Prokurator Generalny został zapytany o to, czy dekrety Ministra Zdrowia w sprawie koronawirusa są zgodne z Konstytucją i czy nowa ustawa zachowa taki sam status w zakresie roli Parlamentu.
Nowa ustawa umożliwi również wydawanie dekretów bez konieczności uzyskania zgody parlamentu.
„Ze względu na samą naturę omawianej sprawy i konieczność podjęcia szybkich działań ze skutkiem natychmiastowym, wszelkie opóźnienia spowodowane koniecznością każdorazowego zwoływania komisji parlamentarnych nie pomogłyby celom tej ustawy”, powiedział Prokurator Generalny.
Dodał, że zgodnie z promowanymi nowymi przepisami, kary za nieprzestrzeganie przepisów byłyby „odstraszające”.
Zapytany o pozwy wniesione w sądach kwestionujących dekrety i środki covidowe, Savvides powiedział że „prawem kolegów prawników i obywateli, którzy uważają, że ich prawa zostały naruszone, jest skorzystanie z drogi prawnej”.
Skomentował także piątkową decyzję Sądu Okręgowego w Nikozji, w której Sąd odrzucił wniosek złożony przez 186 osób z prośbą o zarządzenie tymczasowe zwalniające je z dekretów Ministerstwa Zdrowia nakładających ograniczenia mające na celu zapobieganie rozprzestrzenianiu się koronawirusa.

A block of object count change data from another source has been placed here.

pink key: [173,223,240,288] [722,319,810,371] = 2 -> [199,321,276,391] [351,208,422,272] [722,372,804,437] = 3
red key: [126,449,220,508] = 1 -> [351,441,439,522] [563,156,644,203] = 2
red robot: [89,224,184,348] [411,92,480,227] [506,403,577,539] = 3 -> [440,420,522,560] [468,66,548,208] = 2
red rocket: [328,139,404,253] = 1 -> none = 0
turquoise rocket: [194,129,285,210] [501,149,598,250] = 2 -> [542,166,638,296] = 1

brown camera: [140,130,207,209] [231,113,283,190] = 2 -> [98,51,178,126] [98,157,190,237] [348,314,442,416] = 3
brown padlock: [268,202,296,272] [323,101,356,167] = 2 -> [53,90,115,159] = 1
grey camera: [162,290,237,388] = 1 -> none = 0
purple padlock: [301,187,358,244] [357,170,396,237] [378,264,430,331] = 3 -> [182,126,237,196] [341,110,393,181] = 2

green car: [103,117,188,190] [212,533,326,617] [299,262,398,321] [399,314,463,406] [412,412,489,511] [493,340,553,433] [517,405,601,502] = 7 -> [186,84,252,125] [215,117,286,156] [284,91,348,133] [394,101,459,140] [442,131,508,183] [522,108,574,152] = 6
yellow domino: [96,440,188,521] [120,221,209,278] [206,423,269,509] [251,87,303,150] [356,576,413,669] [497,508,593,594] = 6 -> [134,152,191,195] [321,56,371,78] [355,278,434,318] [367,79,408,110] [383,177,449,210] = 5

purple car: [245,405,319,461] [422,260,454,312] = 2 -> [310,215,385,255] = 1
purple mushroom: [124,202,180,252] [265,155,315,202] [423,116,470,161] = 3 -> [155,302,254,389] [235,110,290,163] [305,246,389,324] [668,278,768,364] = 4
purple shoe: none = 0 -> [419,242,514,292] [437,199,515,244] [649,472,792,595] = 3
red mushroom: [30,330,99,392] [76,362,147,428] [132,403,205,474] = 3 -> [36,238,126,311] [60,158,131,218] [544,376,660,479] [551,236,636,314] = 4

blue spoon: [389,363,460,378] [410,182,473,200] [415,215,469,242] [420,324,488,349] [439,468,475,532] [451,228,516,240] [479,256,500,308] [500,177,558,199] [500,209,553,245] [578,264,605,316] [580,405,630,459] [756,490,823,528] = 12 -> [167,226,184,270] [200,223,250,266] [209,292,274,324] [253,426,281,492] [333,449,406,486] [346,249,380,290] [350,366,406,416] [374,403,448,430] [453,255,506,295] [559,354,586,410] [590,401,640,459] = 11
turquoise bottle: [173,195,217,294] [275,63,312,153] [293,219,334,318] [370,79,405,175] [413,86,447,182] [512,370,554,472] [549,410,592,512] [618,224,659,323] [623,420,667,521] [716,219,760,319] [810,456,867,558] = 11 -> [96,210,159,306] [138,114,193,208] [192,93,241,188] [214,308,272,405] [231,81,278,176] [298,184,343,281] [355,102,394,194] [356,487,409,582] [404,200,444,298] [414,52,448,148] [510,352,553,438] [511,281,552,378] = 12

W pozwie powodowie domagali się zwolnienia do czasu wydania przez Sąd prawomocnego orzeczenia co do istoty sprawy. Żądanie powodów obejmowało zwolnienie z konieczności posiadania SafePass.
W postanowieniu tymczasowym sąd stwierdził, że obowiązek zaszczepienia się i poddania się badaniom diagnostycznym nie narusza nietykalności cielesnej jednostki, wolności wyznania czy wolności opinii. Zauważył ponadto, że przedstawienie negatywnego wyniku testu nie jest równoznaczne z przetwarzaniem danych osobowych i odrzucił sugestię, że skarżący byli poddawani torturom, nieludzkiemu lub poniżającemu traktowaniu.
Decyzje o zarządzeniach tymczasowych nie naruszają istoty sprawy, ale sam proces będzie się toczył.